PROBLEM: Please copy every line from the following entries in which the word "right" appears.

THE DATA:

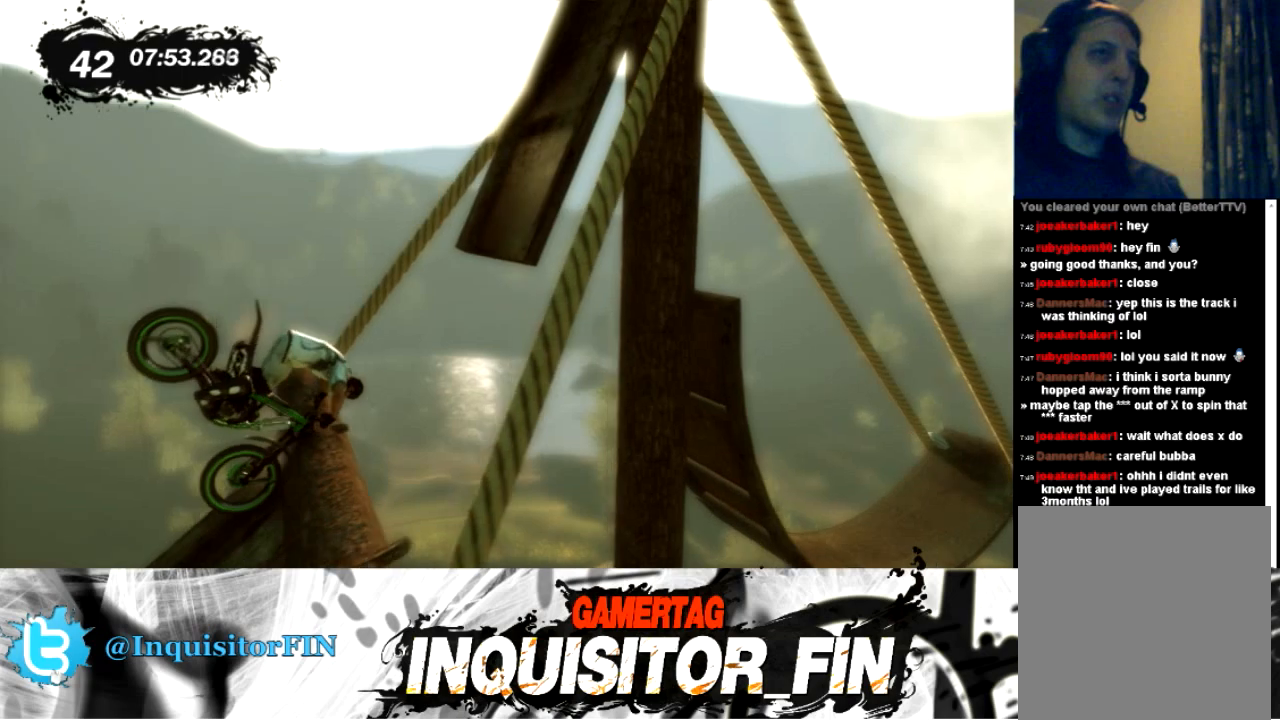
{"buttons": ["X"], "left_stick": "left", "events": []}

--

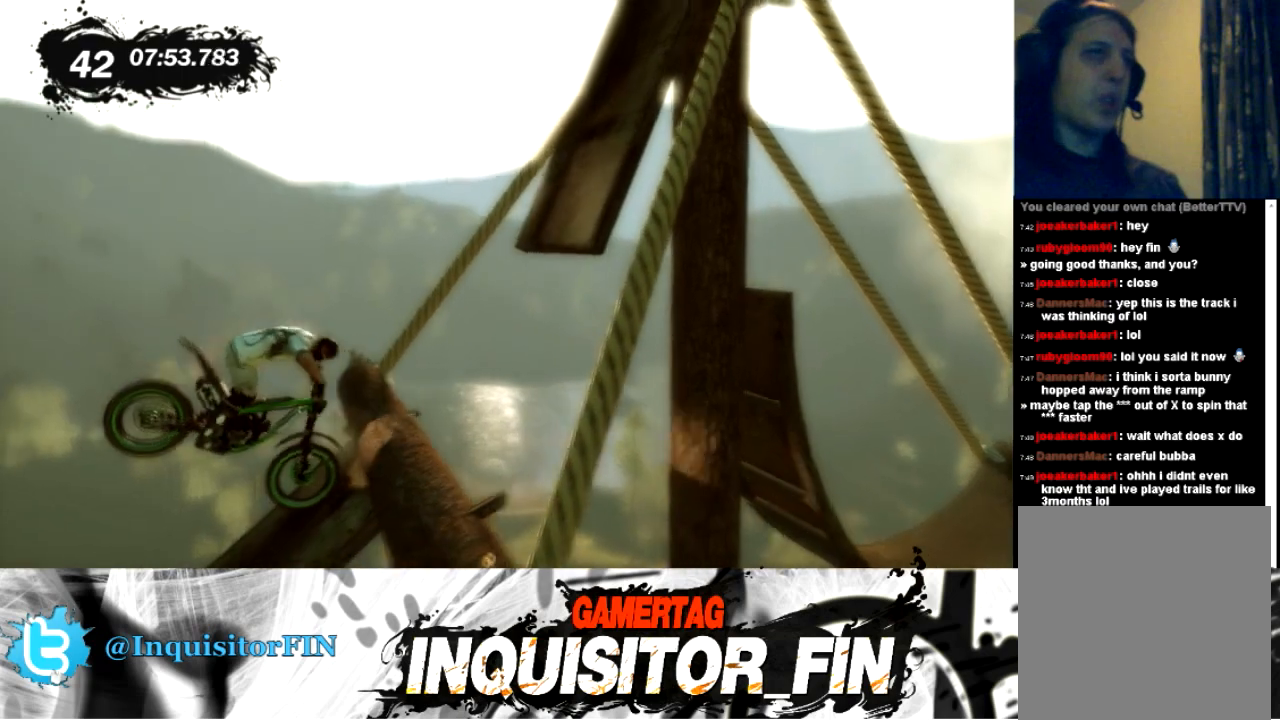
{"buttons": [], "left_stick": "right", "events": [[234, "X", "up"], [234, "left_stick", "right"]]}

* * *

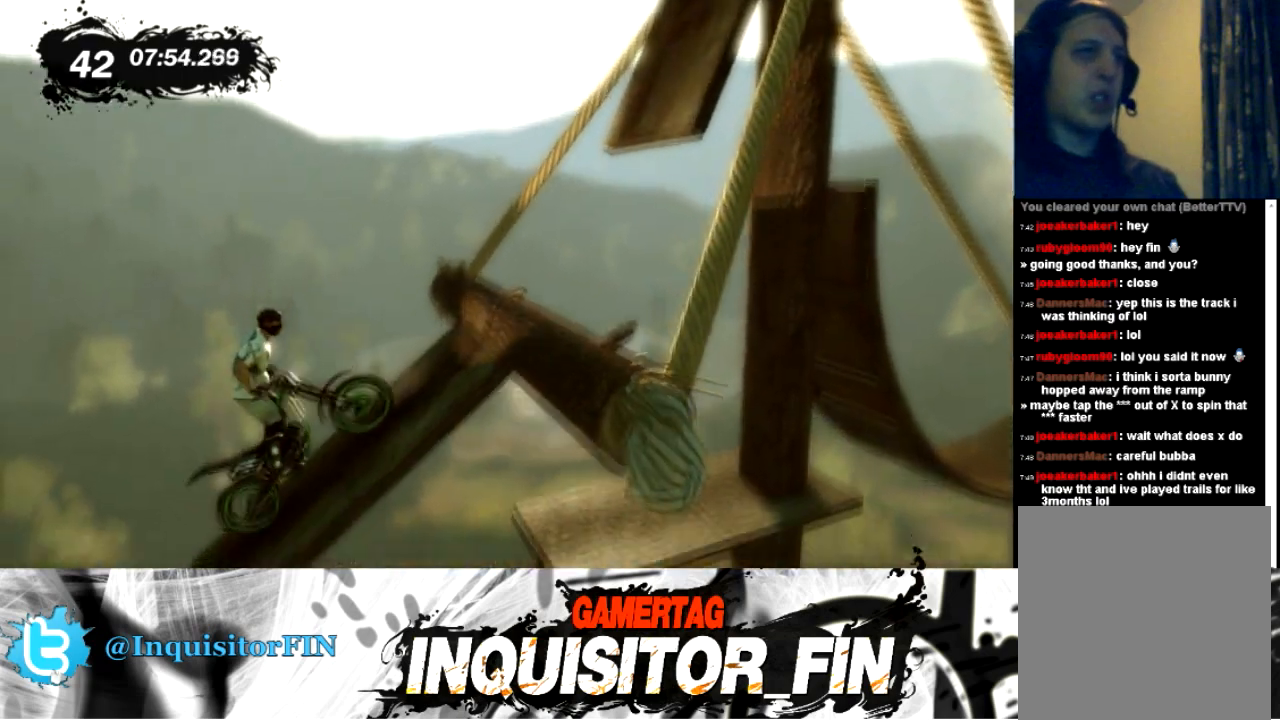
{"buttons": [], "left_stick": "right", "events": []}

EXERCISE RESPONSE:
{"buttons": [], "left_stick": "right", "events": [[234, "X", "up"], [234, "left_stick", "right"]]}
{"buttons": [], "left_stick": "right", "events": []}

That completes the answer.